The first eight to 10 years were bearable, Chris said. She would exercise two to three times a day, going for 15- to 30-minute walks.

But the past five years, the tremors have been so bad she can do less and less.

Since she was first diagnosed, Chris has lost 100 pounds, from the constant twitching.

“I eat like a horse.”

She hasn’t sat down to eat a meal for two months, preferring to stand.

Chris feels her world has gotten smaller and smaller. She’s become almost confined to their apartment.

Two years ago they went to San Francisco.

This year they went to Abbotsford.

Going to the grocery store is an ordeal.

Every time she copes with a symptom, another appears.

Swallowing food has been difficult for the past three years. Harold cuts her food into little bits.

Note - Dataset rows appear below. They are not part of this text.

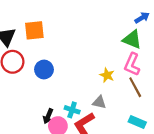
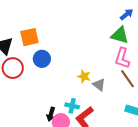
blue circle: (44, 70) -> (42, 59), moved
yellow star: (107, 75) -> (84, 76), moved
gray triangle: (99, 102) -> (99, 85), moved, turned 32

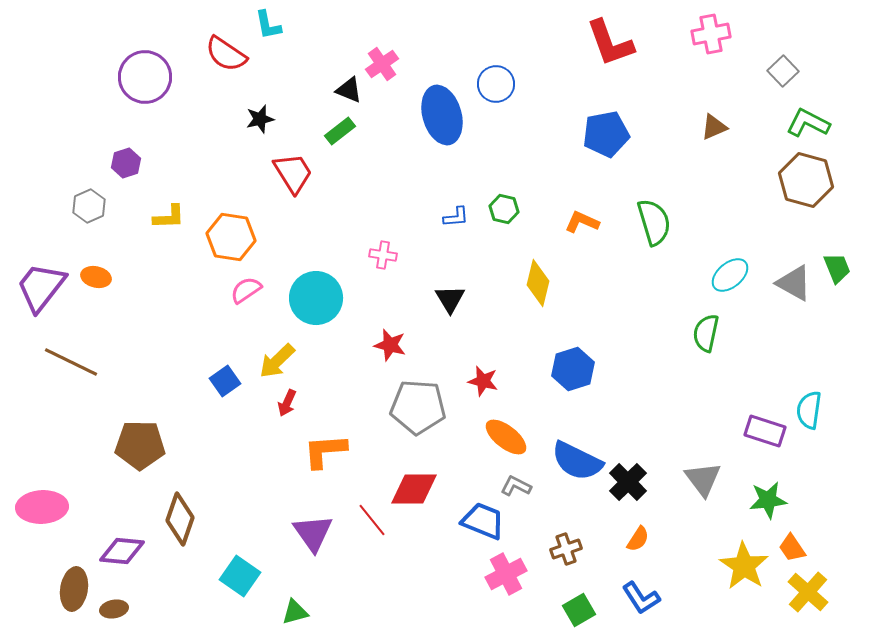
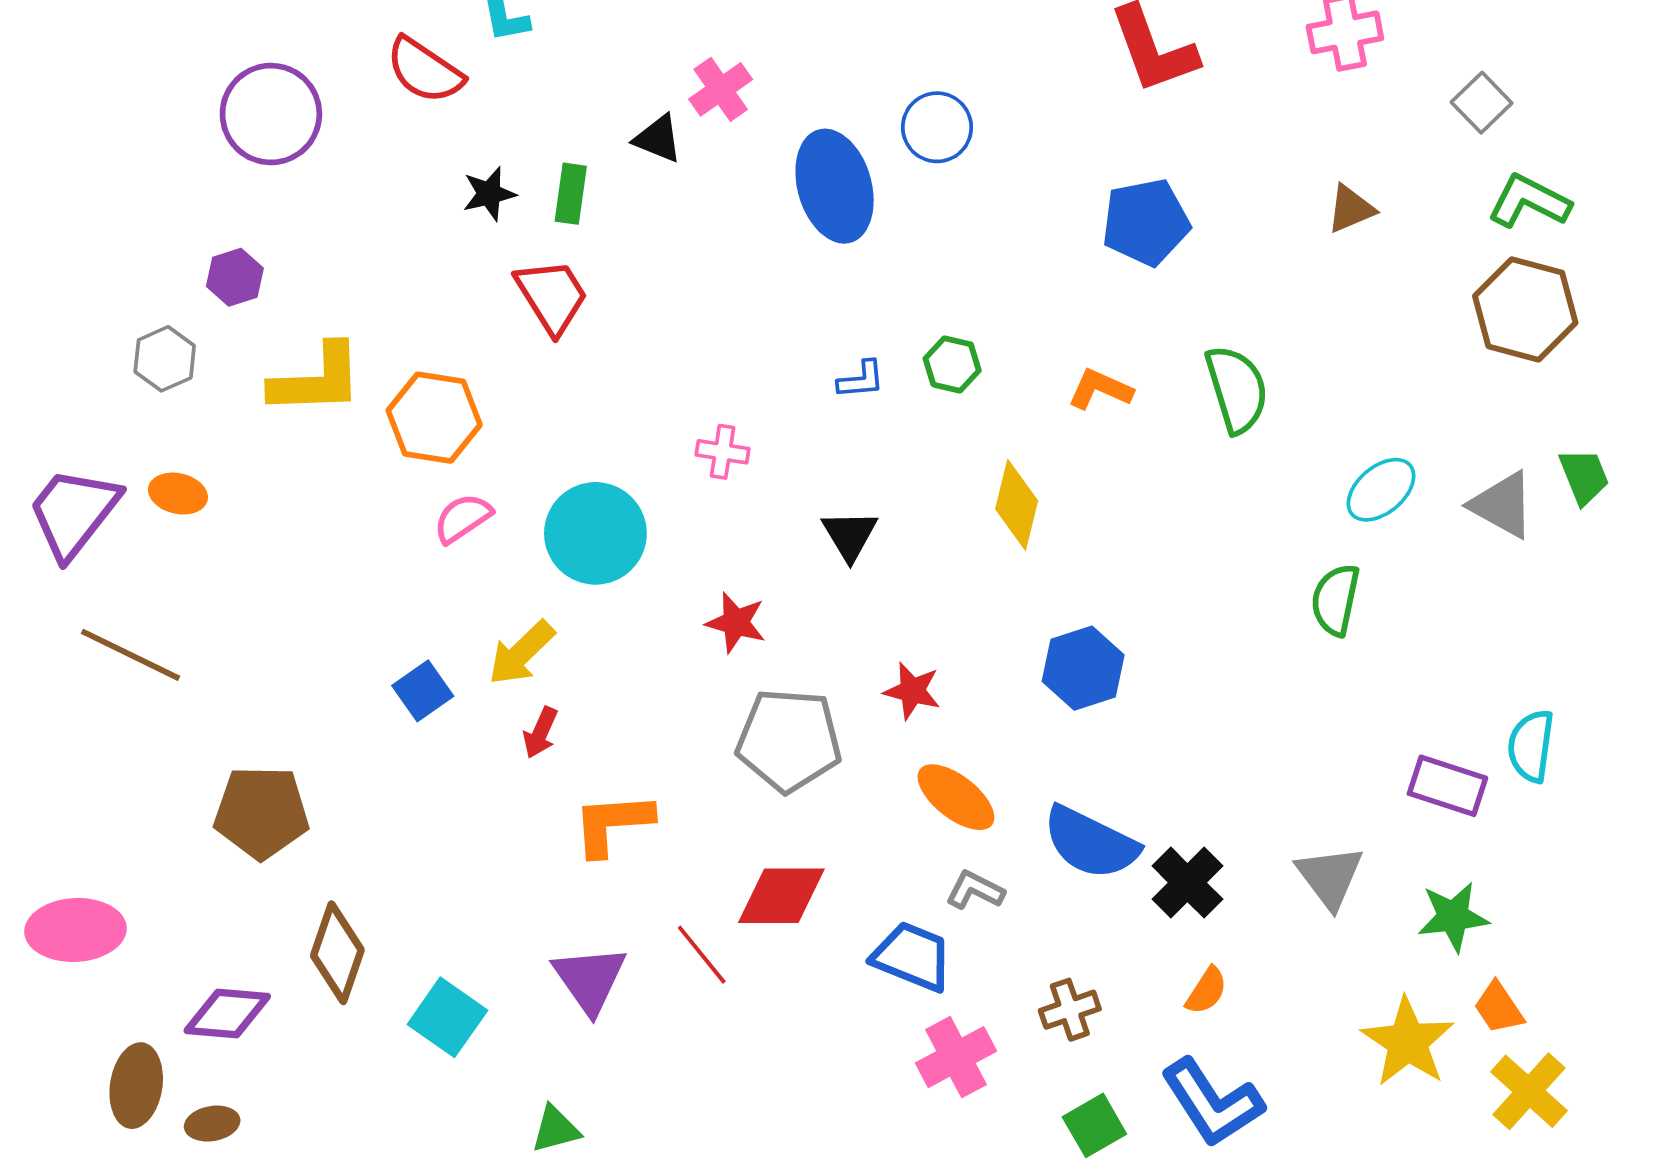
green rectangle: (340, 131) -> (571, 194), moved, turned -44
yellow L-shape: (169, 217) -> (316, 380), size x1.6
cyan square: (240, 576) -> (447, 1017), moved
blue L-shape: (641, 598) -> (1212, 1103), size x1.4

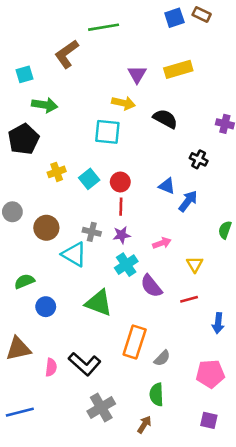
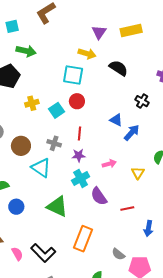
red circle: (120, 182) -> (77, 101), moved
gray cross: (92, 232) -> (54, 143), moved
yellow triangle: (195, 264) -> (138, 173), moved
gray semicircle: (162, 358) -> (118, 254), moved, turned 80
pink semicircle: (51, 367) -> (17, 254), turned -40

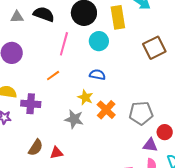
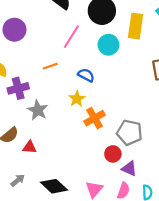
blue semicircle: (97, 75) -> (86, 75), moved
purple cross: (31, 104) -> (18, 88), turned -36
gray star: (74, 119) -> (38, 110), moved
red circle: (165, 132) -> (113, 154), moved

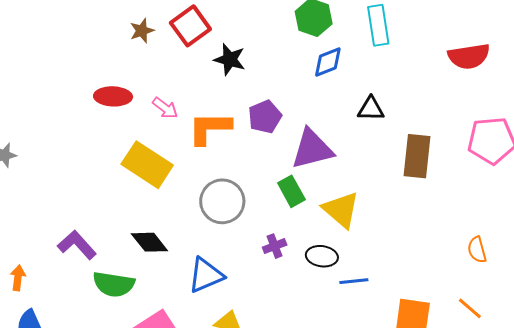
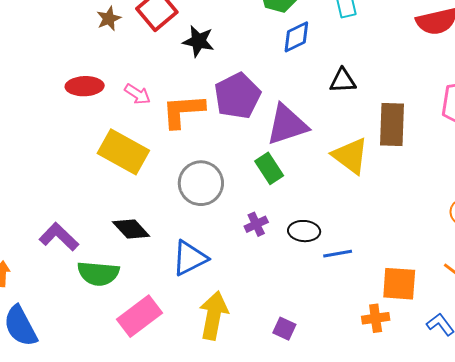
purple pentagon: (265, 117) -> (237, 96), size x1.4
yellow triangle: (341, 210) -> (350, 156), moved

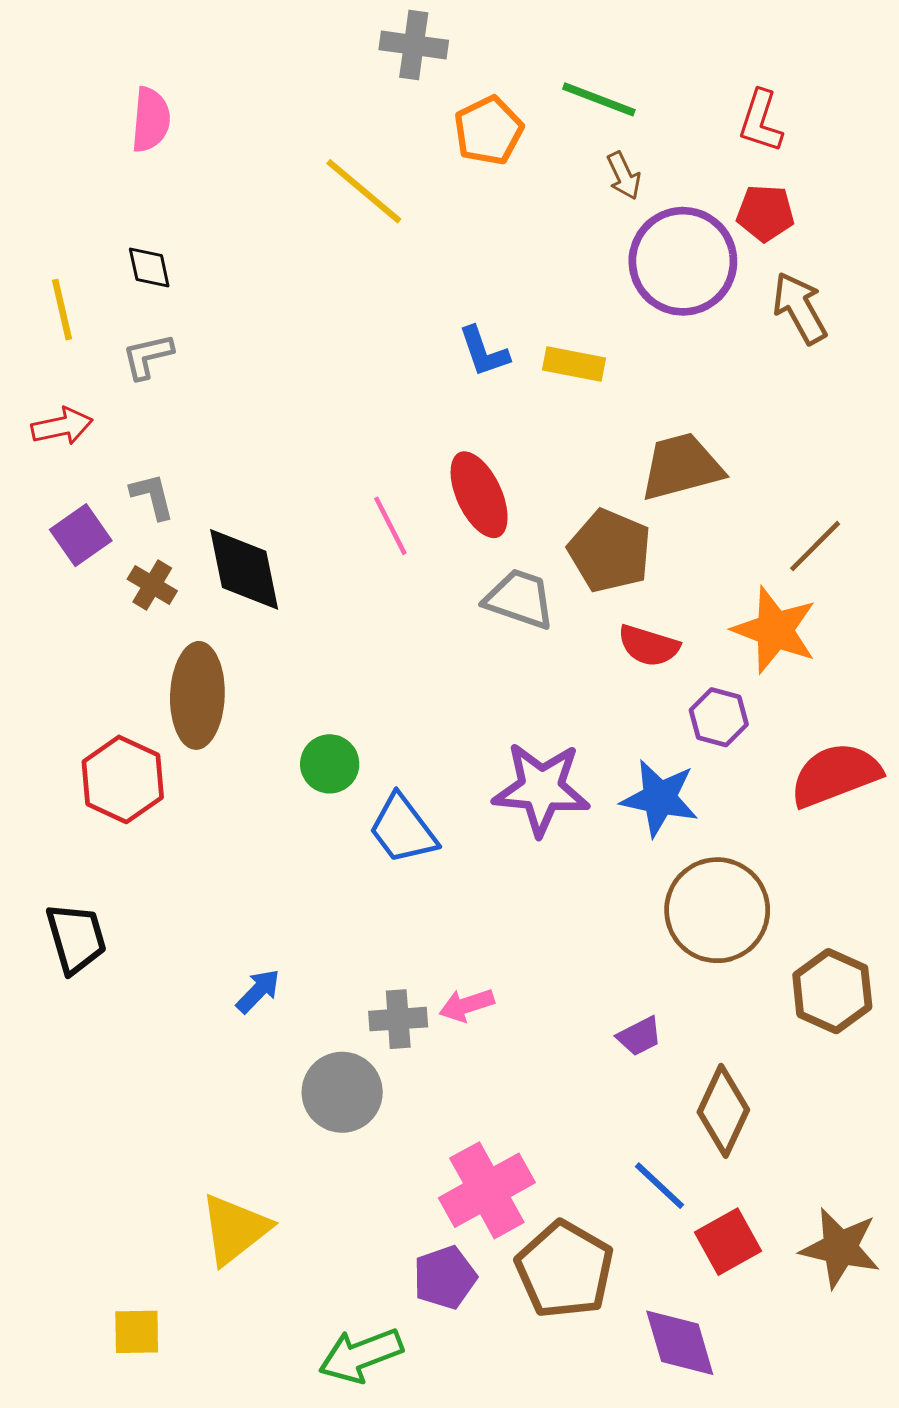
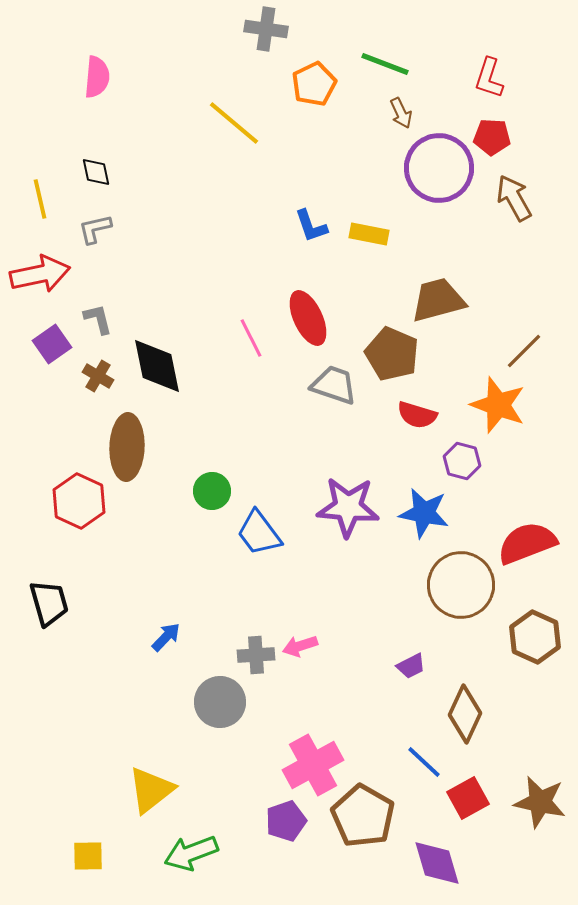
red arrow: (62, 426) -> (40, 274), size x1.5
red semicircle: (835, 775) -> (527, 543), moved
green arrow: (361, 1355) -> (191, 853), moved

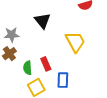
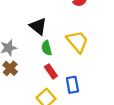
green semicircle: (28, 68) -> (47, 48), moved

When her medications worked, she used to get brief windows without tremors, without crashing, when she could move with her walker, maybe get out.

But she doesn’t get those windows any more.

But she could with Duodopa, as it has worked for others like her.

That is her hope, for maybe four to six hours a day without trembling or freezing.

Then she could go dancing.

If all goes well, that is she wants to do.

Chris and Harold will celebrate 40 years of marriage in April.

They have already booked the amenity hall at their apartment complex, to celebrate with family and friends.

“We’re hoping Chrissy will not have to cancel it,” said Harold.